Cosa resta quando una donna perde tutto? E cosa trova quando ritorna al luogo da dove era fuggita? Il libro di Birgit Birnbacher Di cosa viviamo
di Tonia Ferraro
PORTICI | CITTÀ METROPOLITANA DI NAPOLI – Negli spazi di Villa Fernandes, L’Associazione Tells Italy lo scorso 3 luglio ha presentato l’ultimo libro dell’autrice tedesca Birgit Birnbacher Di cosa viviamo, Mar dei Sargassi Edizioni.
Al dibattito, moderato dalla presidente di Tells Italy Antonella Renzullo, hanno partecipato Emilia De Paola, traduttrice del testo, e la giornalista Flavia Fedele, editor di Mar dei Sargassi.
Le letture di alcuni passi del libro sono state a cura di Tells Italy.
Il dibattito è stato tradotto in LIS.
Abbiamo già conosciuto la Birnbacher con il suo libro Fuori, sempre tradotto dalla professoressa De Paola per la casa editrice porticese Mar dei Sargassi.
Fuori era un romanzo introspettivo incentrato sulla difficoltà di ricominciare, di reinserirsi in una società che non fa sconti.

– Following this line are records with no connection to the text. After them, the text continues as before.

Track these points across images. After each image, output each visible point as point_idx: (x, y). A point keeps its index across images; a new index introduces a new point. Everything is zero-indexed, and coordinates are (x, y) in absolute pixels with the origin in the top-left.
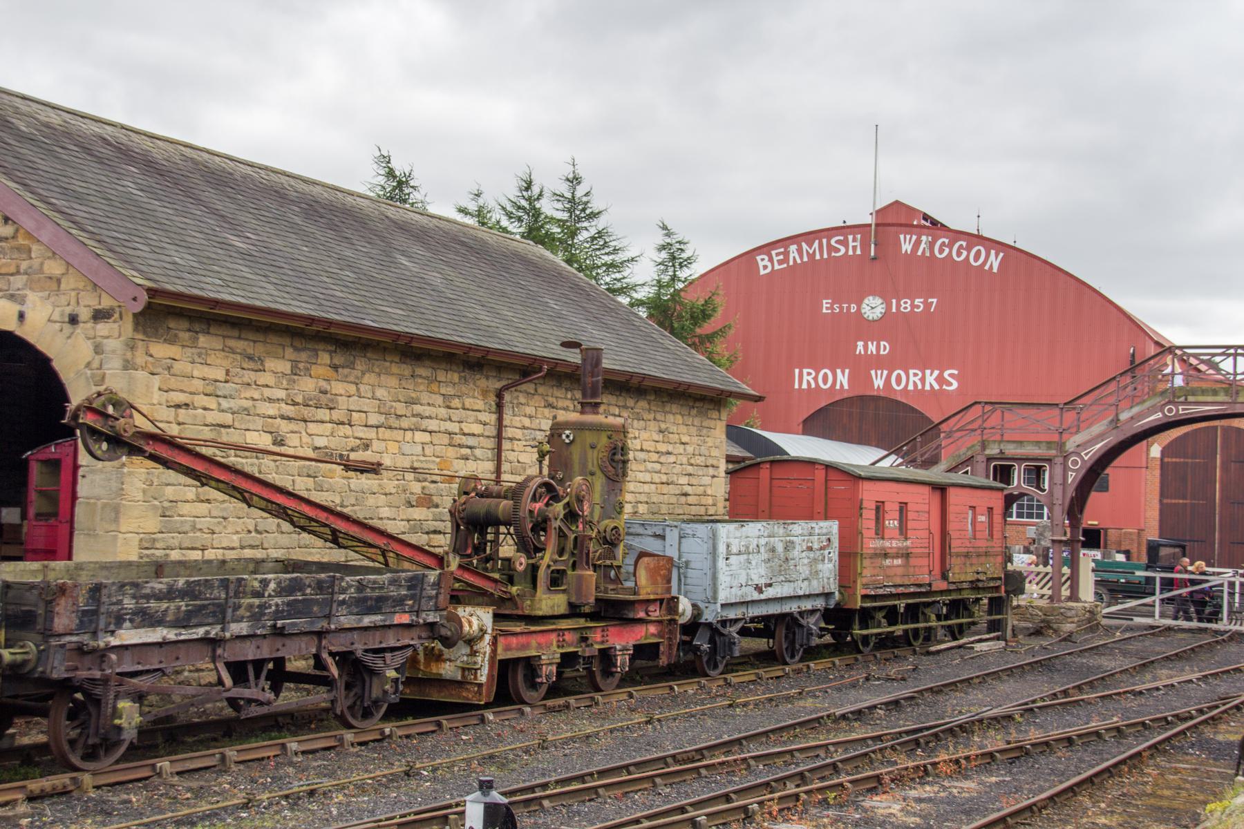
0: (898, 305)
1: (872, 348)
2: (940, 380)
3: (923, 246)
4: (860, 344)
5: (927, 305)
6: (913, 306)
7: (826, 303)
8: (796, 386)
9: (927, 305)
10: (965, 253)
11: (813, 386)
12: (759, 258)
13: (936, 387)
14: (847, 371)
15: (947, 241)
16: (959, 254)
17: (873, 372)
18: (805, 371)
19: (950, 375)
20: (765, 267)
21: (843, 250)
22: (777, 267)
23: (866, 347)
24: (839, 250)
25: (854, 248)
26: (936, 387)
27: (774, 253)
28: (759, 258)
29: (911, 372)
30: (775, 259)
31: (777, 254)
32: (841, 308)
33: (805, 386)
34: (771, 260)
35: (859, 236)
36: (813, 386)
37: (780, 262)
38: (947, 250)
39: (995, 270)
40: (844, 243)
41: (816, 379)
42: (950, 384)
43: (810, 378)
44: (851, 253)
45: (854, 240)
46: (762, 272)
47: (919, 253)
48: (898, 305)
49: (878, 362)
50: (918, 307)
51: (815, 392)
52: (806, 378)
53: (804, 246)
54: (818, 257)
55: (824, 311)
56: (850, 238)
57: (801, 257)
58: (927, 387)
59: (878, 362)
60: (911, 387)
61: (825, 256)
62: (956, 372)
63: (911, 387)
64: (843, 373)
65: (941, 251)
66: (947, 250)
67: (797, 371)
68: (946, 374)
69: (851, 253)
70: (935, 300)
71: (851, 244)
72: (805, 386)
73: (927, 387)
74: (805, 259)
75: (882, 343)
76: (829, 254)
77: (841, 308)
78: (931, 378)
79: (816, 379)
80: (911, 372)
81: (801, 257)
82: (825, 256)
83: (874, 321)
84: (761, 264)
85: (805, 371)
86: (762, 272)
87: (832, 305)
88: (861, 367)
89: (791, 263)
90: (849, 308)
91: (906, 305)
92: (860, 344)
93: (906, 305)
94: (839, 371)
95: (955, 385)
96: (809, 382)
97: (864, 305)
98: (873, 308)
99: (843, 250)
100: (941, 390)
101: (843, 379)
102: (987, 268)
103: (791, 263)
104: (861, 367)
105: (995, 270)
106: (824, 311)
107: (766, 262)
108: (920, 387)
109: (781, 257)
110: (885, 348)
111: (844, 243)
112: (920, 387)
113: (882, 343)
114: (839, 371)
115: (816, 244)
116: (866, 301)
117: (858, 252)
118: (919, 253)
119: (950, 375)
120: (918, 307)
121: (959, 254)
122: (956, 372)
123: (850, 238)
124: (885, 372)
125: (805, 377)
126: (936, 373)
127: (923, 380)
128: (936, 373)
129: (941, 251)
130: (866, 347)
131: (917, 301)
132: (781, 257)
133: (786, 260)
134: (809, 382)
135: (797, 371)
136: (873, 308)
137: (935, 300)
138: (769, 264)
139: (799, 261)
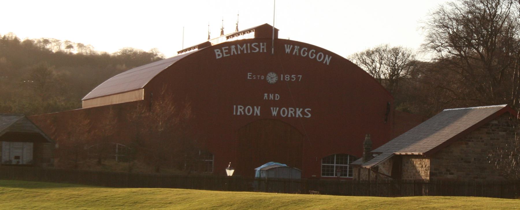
0: (284, 78)
1: (271, 97)
2: (303, 113)
3: (295, 50)
4: (266, 94)
5: (298, 79)
6: (291, 78)
7: (249, 75)
8: (235, 114)
9: (298, 79)
10: (314, 55)
11: (243, 114)
12: (216, 50)
13: (301, 116)
14: (259, 107)
15: (306, 49)
16: (312, 56)
17: (272, 108)
18: (239, 107)
19: (308, 111)
20: (219, 55)
21: (258, 50)
22: (225, 55)
23: (268, 96)
24: (255, 50)
25: (263, 49)
26: (301, 116)
27: (223, 48)
28: (216, 50)
29: (290, 109)
30: (224, 51)
31: (225, 49)
32: (257, 77)
33: (239, 114)
34: (222, 52)
35: (265, 44)
36: (243, 114)
37: (226, 53)
38: (306, 54)
39: (328, 64)
40: (259, 46)
41: (244, 110)
42: (308, 115)
43: (241, 110)
44: (261, 51)
45: (263, 45)
46: (218, 57)
47: (294, 53)
48: (284, 78)
49: (275, 104)
50: (293, 79)
51: (243, 117)
52: (240, 110)
53: (239, 46)
54: (245, 52)
55: (249, 78)
56: (261, 44)
57: (237, 51)
58: (297, 116)
59: (275, 104)
60: (289, 116)
61: (249, 52)
62: (310, 110)
63: (289, 116)
64: (258, 108)
65: (304, 53)
66: (306, 54)
67: (235, 106)
68: (306, 110)
69: (261, 51)
70: (301, 76)
71: (262, 47)
72: (239, 114)
73: (297, 116)
74: (239, 53)
75: (276, 95)
76: (251, 50)
77: (257, 77)
78: (299, 112)
79: (244, 110)
80: (290, 109)
81: (237, 51)
82: (249, 52)
83: (272, 84)
84: (217, 53)
85: (239, 107)
86: (218, 57)
87: (252, 75)
88: (266, 106)
89: (232, 54)
90: (260, 77)
91: (287, 78)
92: (266, 94)
93: (287, 78)
94: (255, 107)
95: (310, 115)
96: (240, 112)
97: (268, 77)
98: (272, 78)
99: (258, 50)
100: (303, 117)
101: (257, 111)
102: (324, 62)
103: (232, 54)
104: (266, 106)
105: (328, 64)
106: (249, 78)
107: (219, 53)
108: (294, 116)
109: (227, 51)
110: (278, 97)
111: (259, 46)
112: (294, 116)
113: (276, 95)
114: (255, 107)
115: (245, 46)
116: (269, 75)
117: (265, 51)
118: (294, 53)
119: (308, 111)
120: (293, 79)
121: (312, 56)
122: (310, 110)
123: (261, 44)
124: (278, 109)
125: (239, 110)
126: (301, 110)
127: (295, 113)
128: (301, 110)
129: (304, 53)
130: (268, 96)
131: (293, 76)
132: (227, 51)
133: (229, 52)
134: (240, 112)
135: (235, 106)
136: (272, 78)
137: (301, 76)
138: (221, 54)
139: (236, 53)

Di cosa viviamo, seppur mantenendo il registro intimista, è un lungo racconto che riflette sulla vita di una donna non più giovane, ma nemmeno vecchia.
Andata via da casa da tempo per trasferirsi in città, Julia aveva lasciato il padre, la madre e il fratello, disabile per una meningite non curata, abbandonandoli alle loro infelicità.
Il lavoro di infermiera non era un cambiamento, la portava comunque a prendersi cura degli altri. Una professione che non lasciava spazio ai suoi desideri, anzi, proprio per questo era arrivata alla soglia dei quarant’anni senza nessun obiettivo raggiunto e un amore sbagliato, senza futuro: troppo poco per volersi bene. Poi, si ammala, le manca il respiro, e infine perde il lavoro. Non ha più nulla, solo i sensi di colpa.
E torna a casa, al paese da dove era fuggita, un piccolo centro di periferia che sta finendo, dopo la chiusura delle fabbriche. E la madre è andata via, il fratello è in una clinica, il padre è solo in una casa trascurata, e senza lavoro. Deve fare i conti con il suo disagio.
Tra quelle strade innevate, dove il tempo è sospeso, camminando su quel tappeto bianco, dove sotto ci si spazza di tutto, anche il dolore, improvvisamente si crepa e Julia incontra il cittadino, Oskar.
Da sottolineare, inoltre, che Birgit Birnbacher osserva la quotidianità strana, grottesca, che finisce con lo strappare, a volte, quasi un sorriso.
A questo punto, bisogna fare un plauso particolare alla traduttrice, la professoressa De Paola, perché riesce a farci cogliere quelle impercettibili sfumature.
Qui il romanzo si apre a una lettura più ampia, non individuale.
Nel romanzo Di cosa viviamo, infatti, non è importante la storia, ma i tanti temi che riguardano la sfera femminile. Come la ricerca dell’indipendenza, l’autodeterminazione, la necessità di uscire fuori da quei ruoli prestabiliti nei quali è reclusa la donna.
E non c’è un lieto fine, nel senso che tutto resta sospeso, lasciato intuire alla sensibilità del lettore.
Julia ha trovato un nuovo lavoro. Dopo la prima settimana, torna a casa: il padre è solo e non accetta estranei. Ma qualcuno si muove alla finestra …
Il romanzo finisce qui. Forse Julia va da Oskar, non lo sappiamo.
L’ultima riflessione del lettore è amara: Julia si sacrificherà ancora per il padre? Non si spezzerà mai questa catena femminile di rinunce?
Sono domande rivolte a tutte le donne imprigionate in ruoli non scelti.